If the FL processor simulator produces the expected behavior but the single-cycle processor simulator does not then there might be a bug in your single-cycle processor. Ideally, an effective testing strategy will ensure that your single-cycle processor is fully correct by the time we start using these interactive simulators. However, if the behavior is not as expected then you will have no choice but to try and debug what has gone wrong. You will need to use waveforms to carefully examine each cycle. You can dump waveforms using the +dump-vcd=waves.vcd command line option. You should probably use what you learn to add more directed tests cases.

Once your program is producing the expected behavior on both the FL processor and single-cycle processor simulators, you are ready to put the program into the memory which will actually be programmed on the FPGA. Use the +dump-bin command line option like this:

% cd ${HOME}/ece2300/groupXX/lab4-proc/build
% make proc-fl-sim
% ./proc-fl-sim +prog-num=2 +dump-bin

Then copy-and-paste the corresponding code into hw/ProcMem.v. Then verify that your single-cycle processor still produces the expected output when using this memory image.

% cd ${HOME}/ece2300/groupXX/lab4-proc/build
% make proc-scycle-sim
% ./proc-scycle-sim +prog-num=0 +in0-switches=00000 +in2-switches=00000

Lab Check-Off Task 7: Complex TinyRV1 Program Simulation

Show a TA your assembly program producing the expected output (based on your worksheet) as follows:

% cd ${HOME}/ece2300/groupXX/lab4-proc/build
% make proc-fl-sim
% make proc-scycle-sim
% ./proc-fl-sim     +prog-num=2 +in0-switches=00000 +in1-switches=00000
% ./proc-scycle-sim +prog-num=2 +in0-switches=00000 +in1-switches=00000
% ./proc-scycle-sim +prog-num=0 +in0-switches=00000 +in1-switches=00000

Then you must show the TA how the output changes when you modify the input switches using either +in0-switches and/or +in1-switches.

4.3. Synthesize, Analyze, and Configure Single-Cycle TinyRV1 Processor

Copy-and-paste your new program from ecelinux to the hw/ProcMem.v file on the lab workstation. Keep the same top-level design and timing constraints as before. Choose Processing > Start Compilation from the menu to synthesize your design. Confirm your design still meetings timing with the 80ns clock constraint.
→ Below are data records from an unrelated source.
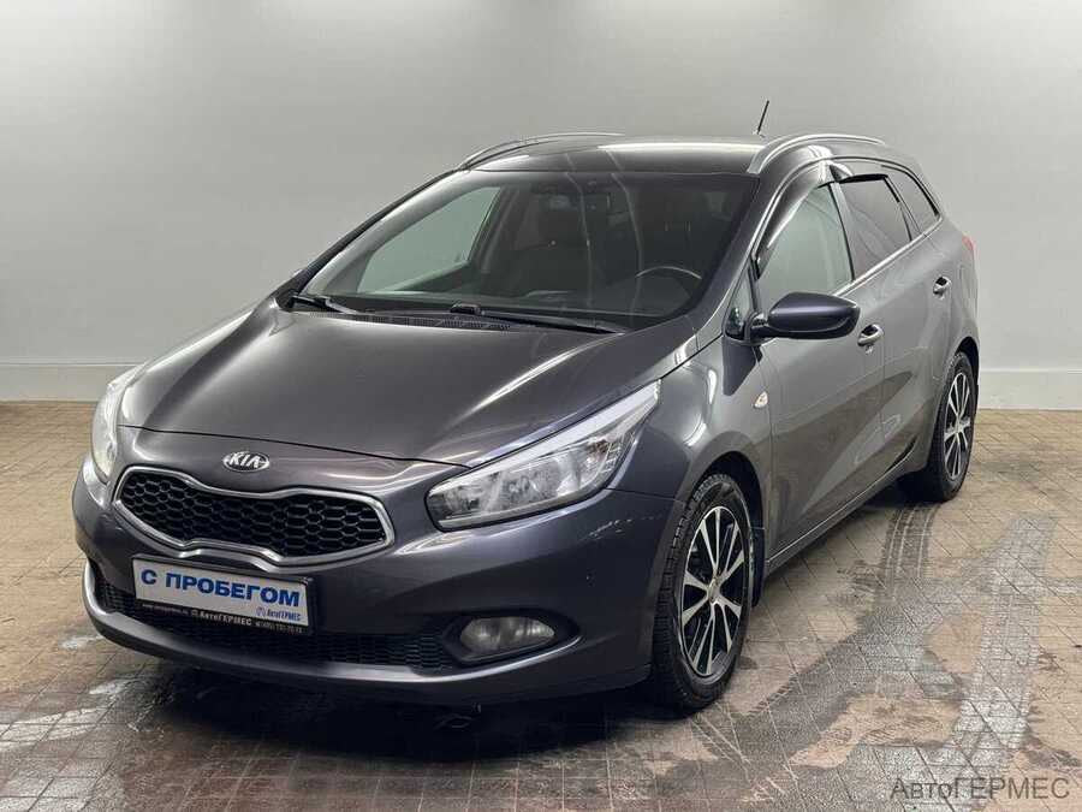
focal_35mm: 48
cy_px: 406
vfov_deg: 30.3
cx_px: 541
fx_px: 1500
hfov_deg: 39.7
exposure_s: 1/100
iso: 100
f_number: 1.78
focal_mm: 6.76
Now we can configure the FPGA:

Choose Tools > Programmer from the menu
Click Hardware Setup
Currently selected hardware: USB-Blaster [USB-0]
Click Close
Click Start

You probably need to press the reset button on the FPGA board to start the execution of the assembly program. Confirm that the seven-segment displays show the exact same output as the simulation.

Lab Check-Off Task 8: Demonstrate TinyRV1 Processor Running Complex Program

First, show the TA the same simulation you did earlier on ecelinux like this:

% cd ${HOME}/ece2300/groupXX/lab4-proc/build
% make proc-scycle-sim
% ./proc-scycle-sim +prog-num=0 +in0-switches=00000 +in1-switches=00000

Then press the reset button the FPGA board to show the TA that your FPGA prototype produces the expected output. Then modify the input switches in simulation and also on the FPGA board and demonstrate that the FPGA prototype produces the same output as the simulation.

Lab Check-Off Task 9: Turn In FPGA Board

When you are finished with your demo, pack up your FPGA development board. Neatly put the board, power cable, and USB cable back in the box. Return the box to a TA who will then record the board number on your check-off sheet, initial the final check-off, and then collect your check-off sheet.